Leestekst:
##############################
Anarchisme. Verzet Tegen Alle Hiërarchieën En Kapitalisme
Anarchisme, Een introductie, luidt de titel van het onlangs verschenen boekje, uitgegeven door de Vrije Bond. De ondertitel verduidelijkt de inhoud ervan: ‘Analyse van heden en verleden, Strategieën voor de toekomst’. De hoofdtitel klinkt lichtvoetiger dan de gewaagde ondertitel. Er zit immers een aanmerkelijk verschil in of het om een introductie gaat of om een (a) analyse van heden en verledenen (b) strategieën voor de toekomst. Mijn bespreking van de tekst is dan ook in tweeën gedeeld. Eerst geef ik een beeld van de opzet van de introductie, daarna weeg ik de pretenties (analyse en strategieën).
(Door Thom Holterman, oorspronkelijk verschenen op Libertaire Orde)
Pamflet
Al bij het woord gericht tot de lezer onder het kopje ‘Hoe de tekst te lezen’ wordt op de het bestaan van de tweedeling gewezen: ‘Dit pamflet bestaat uit twee delen die elkaar aanvullen’. Het gebruik van het woord pamflet maakt duidelijk dat men met een tekst van doen heeft die moet overtuigen van een visie, van een opvatting in dit geval een over de maatschappij, te weten een anarchistische. Dat wordt kort en goed in enkele hoofdstukken uitgelegd.
##############################
Oefengegevens:

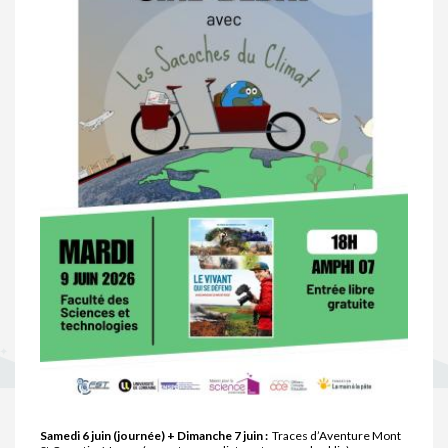
Samedi 6 juin (journée) + Dimanche 7 juin :
Traces d’Aventure Mont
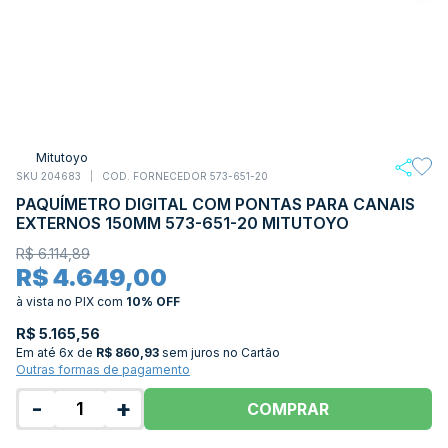
Mitutoyo
SKU 204683
COD. FORNECEDOR 573-651-20
PAQUÍMETRO DIGITAL COM PONTAS PARA CANAIS
EXTERNOS 150MM 573-651-20 MITUTOYO
R$ 6.114,89
R$ 4.649,00
à vista no PIX
com
10% OFF
R$ 5.165,56
Em até
6x de
R$ 860,93
sem juros no Cartão
Outras formas de pagamento
-
+
COMPRAR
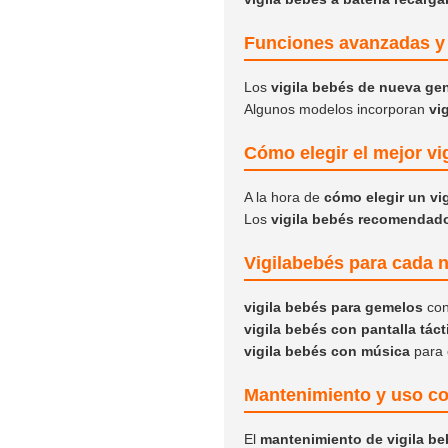
Funciones avanzadas y 
Los
vigila bebés de nueva ge
Algunos modelos incorporan
vi
Cómo elegir el mejor vi
A la hora de
cómo elegir un vi
Los
vigila bebés recomendad
Vigilabebés para cada 
vigila bebés para gemelos
con
vigila bebés con pantalla tácti
vigila bebés con música
para 
Mantenimiento y uso co
El
mantenimiento de vigila b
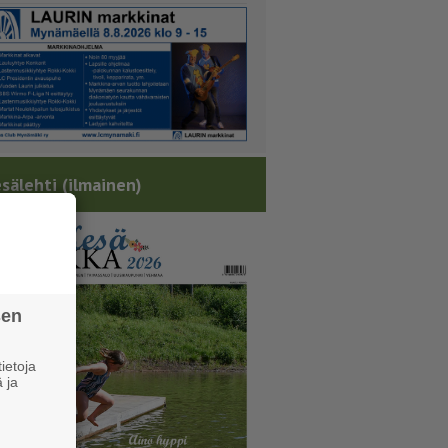
sälehti (ilmainen)
sen
ietoja
 ja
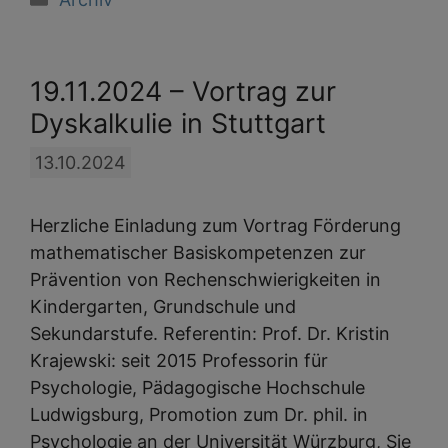
19.11.2024 – Vortrag zur
Dyskalkulie in Stuttgart
13.10.2024
Herzliche Einladung zum Vortrag Förderung
mathematischer Basiskompetenzen zur
Prävention von Rechenschwierigkeiten in
Kindergarten, Grundschule und
Sekundarstufe. Referentin: Prof. Dr. Kristin
Krajewski: seit 2015 Professorin für
Psychologie, Pädagogische Hochschule
Ludwigsburg, Promotion zum Dr. phil. in
Psychologie an der Universität Würzburg, Sie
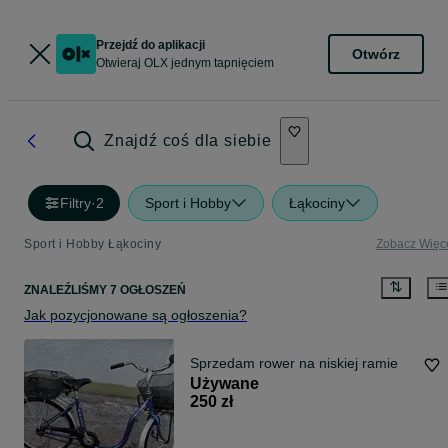
Przejdź do aplikacji
Otwórz
Otwieraj OLX jednym tapnięciem
Znajdź coś dla siebie
Filtry
·
2
Sport i Hobby
Łąkociny
Sport i Hobby Łąkociny
Zobacz Więc
ZNALEŹLIŚMY 7 OGŁOSZEŃ
Jak pozycjonowane są ogłoszenia?
Sprzedam rower na niskiej ramie
Używane
250 zł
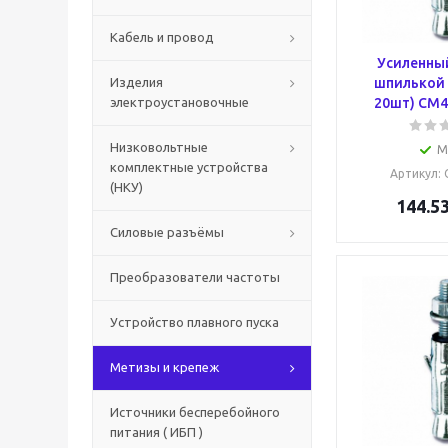
Кабель и провод
Усиленный
Изделия
шпилькой 
электроустановочные
20шт) CM4
Низковольтные
М
комплектные устройства
Артикул
:
(НКУ)
144.5
Силовые разъёмы
Преобразователи частоты
Устройство плавного пуска
Метизы и крепеж
Источники бесперебойного
питания ( ИБП )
##############################
Opdracht A:
Typ alsjeblieft alles uit de gegevens over, van de regel met "19.11.2024 – Vortrag zur" tot en met het einde van de gegevens, en laat de afbeeldingen daarbij weg.
Opdracht B:
Schrijf de leestekst over anarchisme verder, te beginnen na de laatste zin.

Resultaat A:
19.11.2024 – Vortrag zur
Dyskalkulie in Stuttgart
13.10.2024
Herzliche Einladung zum Vortrag Förderung
mathematischer Basiskompetenzen zur
Prävention von Rechenschwierigkeiten in
Kindergarten, Grundschule und
Sekundarstufe. Referentin: Prof. Dr. Kristin
Krajewski: seit 2015 Professorin für
Psychologie, Pädagogische Hochschule
Ludwigsburg, Promotion zum Dr. phil. in
Psychologie an der Universität Würzburg, Sie
Przejdź do aplikacji
Otwórz
Otwieraj OLX jednym tapnięciem
Znajdź coś dla siebie
Filtry
·
2
Sport i Hobby
Łąkociny
Sport i Hobby Łąkociny
Zobacz Więc
ZNALEŹLIŚMY 7 OGŁOSZEŃ
Jak pozycjonowane są ogłoszenia?
Sprzedam rower na niskiej ramie
Używane
250 zł
Кабель и провод
Усиленный
Изделия
шпилькой 
электроустановочные
20шт) CM4
Низковольтные
М
комплектные устройства
Артикул
:
(НКУ)
144.5
Силовые разъёмы
Преобразователи частоты
Устройство плавного пуска
Метизы и крепеж
Источники бесперебойного
питания ( ИБП )

Resultaat B:
Na een inleiding komen we drie hoofdstukken tegen waarvan de titels onomwonden aangegeven waarover ze handelen. I: Waar we tegen vechten: kapitalisme en overheersing. II: Wie we zijn en wat we doen: revolutie en anarchisme. III: Hoe we vechten: het bouwen aan een revolutionaire cultuur. Het zijn stuk voor stuk titels een pamflet waardig en eenieder die geïnformeerd wil worden weet meteen wat hem of haar te wachten staat. Tussen de hoofdtekst door zijn hier en daar twee pagina’s geweven, direct herkenbaar omdat ze in rood zijn uitgevoerd. Die behandelen een bepaald historisch of actueel thema. Ook vindt men in de tekst vetgedrukte termen die achterin het pamflet in een ‘Revolutionaire appendix’ worden uitgelegd.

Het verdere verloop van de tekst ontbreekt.